32 days and we'll be herfin'........ :bounce:


----------



## fbj36 (Jan 18, 2010)

Need a little help...couple more boyz want to go to Cigarfest and are in need of tickets. Anyone know of any available ones for sale????

Thanks,

Bubba in Binghamton


----------



## Face of Oblivion (Feb 23, 2010)

fbj36 said:


> Need a little help...couple more boyz want to go to Cigarfest and are in need of tickets. Anyone know of any available ones for sale????
> 
> Thanks,
> 
> Bubba in Binghamton


None for sale, but there is a CigarNut ticket available to trade for a GA or VIH


----------



## fbj36 (Jan 18, 2010)

Face of Oblivion said:


> None for sale, but there is a CigarNut ticket available to trade for a GA or VIH


Thanks anyways FOB,

This was one of those trying to " help out a friend of a friend" deals. I passed the buck back to the "friend"...


----------



## Face of Oblivion (Feb 23, 2010)

fbj36 said:


> Thanks anyways FOB,
> 
> This was one of those trying to " help out a friend of a friend" deals. I passed the buck back to the "friend"...

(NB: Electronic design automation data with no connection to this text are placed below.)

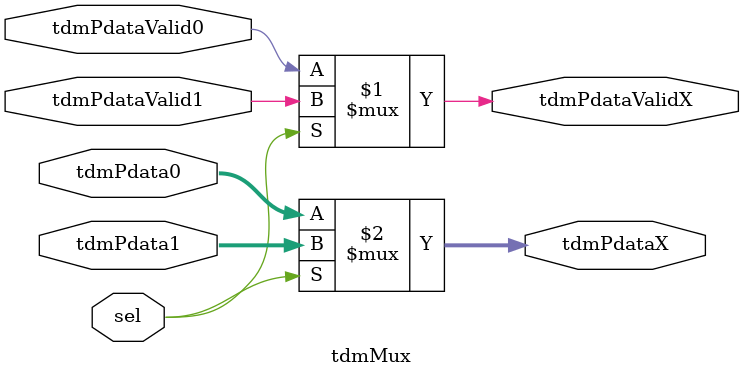
<source format=v>
module tdmMux (
    input  wire         sel,
    input  wire         tdmPdataValid0,
    input  wire [255:0] tdmPdata0,
    input  wire         tdmPdataValid1,
    input  wire [255:0] tdmPdata1,
    output wire         tdmPdataValidX,
    output wire [255:0] tdmPdataX
);

assign tdmPdataValidX = (sel) ? tdmPdataValid1 : tdmPdataValid0;
assign tdmPdataX      = (sel) ? tdmPdata1      : tdmPdata0;

endmodule


</source>
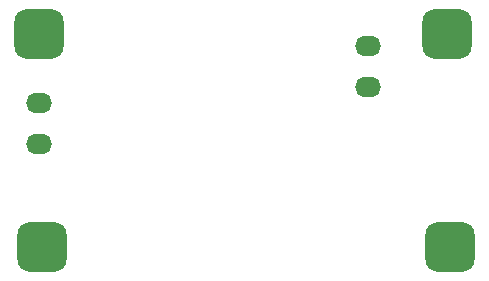
<source format=gbs>
G04*
G04 #@! TF.GenerationSoftware,Altium Limited,Altium Designer,23.2.1 (34)*
G04*
G04 Layer_Color=16711935*
%FSLAX25Y25*%
%MOIN*%
G70*
G04*
G04 #@! TF.SameCoordinates,563C74A3-C083-4828-BA4E-F0EE4E1FBB61*
G04*
G04*
G04 #@! TF.FilePolarity,Negative*
G04*
G01*
G75*
G04:AMPARAMS|DCode=22|XSize=165.48mil|YSize=165.48mil|CornerRadius=43.37mil|HoleSize=0mil|Usage=FLASHONLY|Rotation=0.000|XOffset=0mil|YOffset=0mil|HoleType=Round|Shape=RoundedRectangle|*
%AMROUNDEDRECTD22*
21,1,0.16548,0.07874,0,0,0.0*
21,1,0.07874,0.16548,0,0,0.0*
1,1,0.08674,0.03937,-0.03937*
1,1,0.08674,-0.03937,-0.03937*
1,1,0.08674,-0.03937,0.03937*
1,1,0.08674,0.03937,0.03937*
%
%ADD22ROUNDEDRECTD22*%
%ADD23O,0.08674X0.06706*%
D22*
X502000Y212000D02*
D03*
X501000Y283000D02*
D03*
X637000D02*
D03*
X638000Y212000D02*
D03*
D23*
X501000Y259890D02*
D03*
Y246110D02*
D03*
X610500Y278890D02*
D03*
Y265110D02*
D03*
M02*

</source>
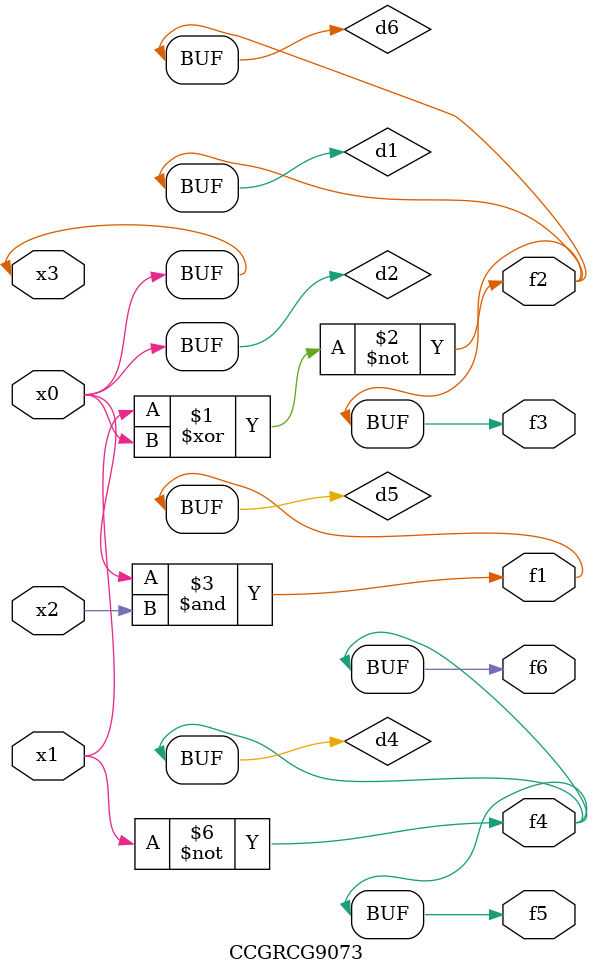
<source format=v>
module CCGRCG9073(
	input x0, x1, x2, x3,
	output f1, f2, f3, f4, f5, f6
);

	wire d1, d2, d3, d4, d5, d6;

	xnor (d1, x1, x3);
	buf (d2, x0, x3);
	nand (d3, x0, x2);
	not (d4, x1);
	nand (d5, d3);
	or (d6, d1);
	assign f1 = d5;
	assign f2 = d6;
	assign f3 = d6;
	assign f4 = d4;
	assign f5 = d4;
	assign f6 = d4;
endmodule

</source>
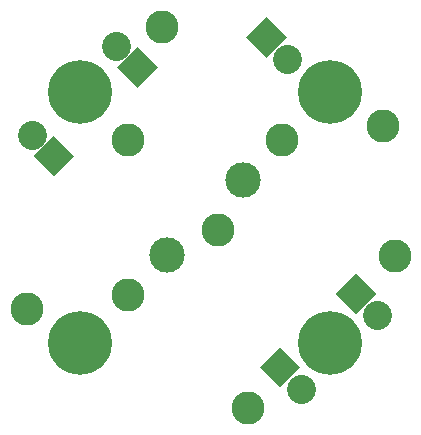
<source format=gts>
%TF.GenerationSoftware,KiCad,Pcbnew,4.1.0-alpha+201609021633+7109~49~ubuntu16.04.1-product*%
%TF.CreationDate,2016-09-14T14:39:46+05:30*%
%TF.ProjectId,OTS2_encC,4F5453325F656E63432E6B696361645F,rev?*%
%TF.FileFunction,Soldermask,Top*%
%FSLAX46Y46*%
G04 Gerber Fmt 4.6, Leading zero omitted, Abs format (unit mm)*
G04 Created by KiCad (PCBNEW 4.1.0-alpha+201609021633+7109~49~ubuntu16.04.1-product) date Wed Sep 14 14:39:46 2016*
%MOMM*%
%LPD*%
G01*
G04 APERTURE LIST*
%ADD10C,0.101600*%
%ADD11C,2.432000*%
%ADD12C,2.800000*%
%ADD13C,5.400000*%
%ADD14C,3.000000*%
G04 APERTURE END LIST*
D10*
G36*
X79266040Y-121361378D02*
X80985724Y-123081062D01*
X79266040Y-124800746D01*
X77546356Y-123081062D01*
X79266040Y-121361378D01*
X79266040Y-121361378D01*
G37*
D11*
X77469989Y-121285011D02*
X77469989Y-121285011D01*
D12*
X93185158Y-129380158D03*
D13*
X81468398Y-117663398D03*
D12*
X85527191Y-134817809D03*
D13*
X102681602Y-138876602D03*
D12*
X98622809Y-121722191D03*
D13*
X81468398Y-138876602D03*
X102681602Y-117663398D03*
D14*
X88893019Y-131451981D03*
X95256981Y-125088019D03*
D12*
X76971199Y-136019890D03*
X85527191Y-121722191D03*
X88468755Y-112119681D03*
X95681245Y-144420319D03*
X108154608Y-131522691D03*
X107178801Y-120520110D03*
D10*
G36*
X98425000Y-142689684D02*
X96705316Y-140970000D01*
X98425000Y-139250316D01*
X100144684Y-140970000D01*
X98425000Y-142689684D01*
X98425000Y-142689684D01*
G37*
D11*
X100221051Y-142766051D02*
X100221051Y-142766051D01*
D10*
G36*
X86360000Y-113850316D02*
X88079684Y-115570000D01*
X86360000Y-117289684D01*
X84640316Y-115570000D01*
X86360000Y-113850316D01*
X86360000Y-113850316D01*
G37*
D11*
X84563949Y-113773949D02*
X84563949Y-113773949D01*
D10*
G36*
X104883949Y-136448633D02*
X103164265Y-134728949D01*
X104883949Y-133009265D01*
X106603633Y-134728949D01*
X104883949Y-136448633D01*
X104883949Y-136448633D01*
G37*
D11*
X106680000Y-136525000D02*
X106680000Y-136525000D01*
D10*
G36*
X97263949Y-114749684D02*
X95544265Y-113030000D01*
X97263949Y-111310316D01*
X98983633Y-113030000D01*
X97263949Y-114749684D01*
X97263949Y-114749684D01*
G37*
D11*
X99060000Y-114826051D02*
X99060000Y-114826051D01*
M02*

</source>
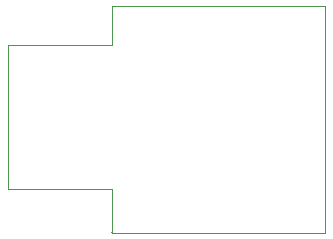
<source format=gbr>
%TF.GenerationSoftware,KiCad,Pcbnew,8.0.8+dfsg-1*%
%TF.CreationDate,2025-02-13T13:44:33+01:00*%
%TF.ProjectId,DigiKitkat,44696769-4b69-4746-9b61-742e6b696361,rev?*%
%TF.SameCoordinates,Original*%
%TF.FileFunction,Profile,NP*%
%FSLAX46Y46*%
G04 Gerber Fmt 4.6, Leading zero omitted, Abs format (unit mm)*
G04 Created by KiCad (PCBNEW 8.0.8+dfsg-1) date 2025-02-13 13:44:33*
%MOMM*%
%LPD*%
G01*
G04 APERTURE LIST*
%TA.AperFunction,Profile*%
%ADD10C,0.050000*%
%TD*%
G04 APERTURE END LIST*
D10*
X161925800Y-114568300D02*
G75*
G02*
X161875800Y-114618300I-50000J0D01*
G01*
X161875800Y-114618300D02*
X143897400Y-114618300D01*
X143897400Y-114618300D02*
G75*
G02*
X143847400Y-114568300I0J50000D01*
G01*
X143847400Y-114568300D02*
X143847400Y-110927300D01*
X143847400Y-110927300D02*
X135126400Y-110927300D01*
X135126400Y-110927300D02*
G75*
G02*
X135076400Y-110877300I0J50000D01*
G01*
X135076400Y-110877300D02*
X135076400Y-98772600D01*
X135076400Y-98772600D02*
G75*
G02*
X135126400Y-98722600I50000J0D01*
G01*
X135126400Y-98722600D02*
X143887100Y-98722600D01*
X143887100Y-98722600D02*
X143887100Y-95438900D01*
X143887100Y-95438900D02*
G75*
G02*
X143937100Y-95388900I50000J0D01*
G01*
X143937100Y-95388900D02*
X161875800Y-95388900D01*
X161875800Y-95388900D02*
G75*
G02*
X161925800Y-95438900I0J-50000D01*
G01*
X161925800Y-95438900D02*
X161925800Y-114568300D01*
M02*

</source>
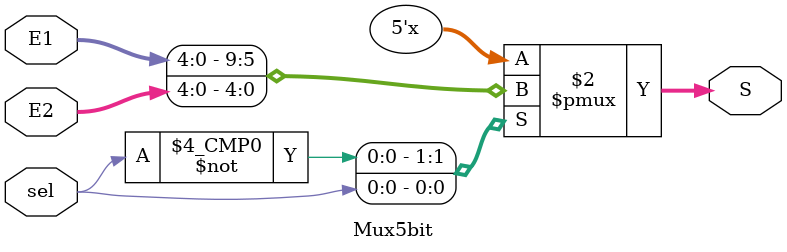
<source format=v>
`timescale 1ps/1ps
module Mux5bit(
    input [4:0]E1,
    input [4:0]E2,
    input sel,
    output reg[4:0]S
);

always @* begin
    case (sel)
        0:
        begin
            S <= E1;
        end
        1:
        begin
            S <= E2;
        end
    endcase
end

endmodule
</source>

Haha no problem wish I could be of more assistance. You can only do so much for those "friends"


----------



## Stogieman (Jul 22, 2008)

4 weeks and we'll be herfin'....... :bump:


----------



## Face of Oblivion (Feb 23, 2010)

Got my CigarNut ticket in the mail today. With so much going on I had forgotten how close it was...


----------



## AirplaneSpin (Apr 7, 2008)

I got my 2 Cigar Nut tickets and the 2010 Shirt in the mail. 

They look spiffy and got me excited.


----------



## ekengland07 (May 20, 2009)

Mine arrived today! See you BOTL there.


----------



## Chubno (Dec 11, 2006)

Got my ticket and my shirt in the mail yesterday. I'm getting excited! :rotfl:


----------



## Stogieman (Jul 22, 2008)

3 weeks from today and we'll be heading up to Split Rock Resort to herf, wooooo hooooo....... :whoo:


----------



## Chubno (Dec 11, 2006)

Down to 2 weeks. waiting is so hard sometimes. :cowboyic9:


----------



## Chubno (Dec 11, 2006)

One Week. :bowdown:


----------



## Stogieman (Jul 22, 2008)

Next week this time we'll be smokin'....... :smoke2:


----------



## Chubno (Dec 11, 2006)

Stogieman said:


> Next week this time we'll be smokin'....... :smoke2:


You are a sweet talker


----------



## Stogieman (Jul 22, 2008)

Chubno said:


> You are a sweet talker


You know that's what my wife Beth says as well......... :first:


----------



## Stogie (Feb 13, 2007)

Not looking good for me being able to make this. I am on a big project at work and I can not take any days off.


----------



## Stogieman (Jul 22, 2008)

Hopefully things change for you Daniel as you know this is a major party. Headin' out in roughly 3 hours to Split Rock, see you all there. You can find me working in the Reyes Family Cigar booth, stop on by and say hi...... :usa:


----------



## ekengland07 (May 20, 2009)

I leave for PA in about an hour... see ya there!


----------



## doubled (Jul 23, 2007)

I have to wait until after work (4:30), ohh but i'll be there!


----------



## Face of Oblivion (Feb 23, 2010)

I won't be leaving till tomorrow morning, but it's only a four hour drive so I'll be there in plenty of time. Can't wait!


----------



## ekengland07 (May 20, 2009)

Just arrived at the hotel! Woot!


----------



## AirplaneSpin (Apr 7, 2008)

The Rocky Patel party last night was awesome, and Rocky was a great guy to talk to... Can't wait to see what today has in store!


----------



## Stogieman (Jul 22, 2008)

Here are a few pictures from last weekend, I'll add more later on:



Eddie Ortega and Abe Flores



Jose Ortega along with Jaime and Jose Pepin Garcia



After BBQ with the Garcia Family, John Gonzales, Jose Ortega and Isy (uptown_isy)

I have a bunch more that I'll post later on when I get some time....... :bump2:


----------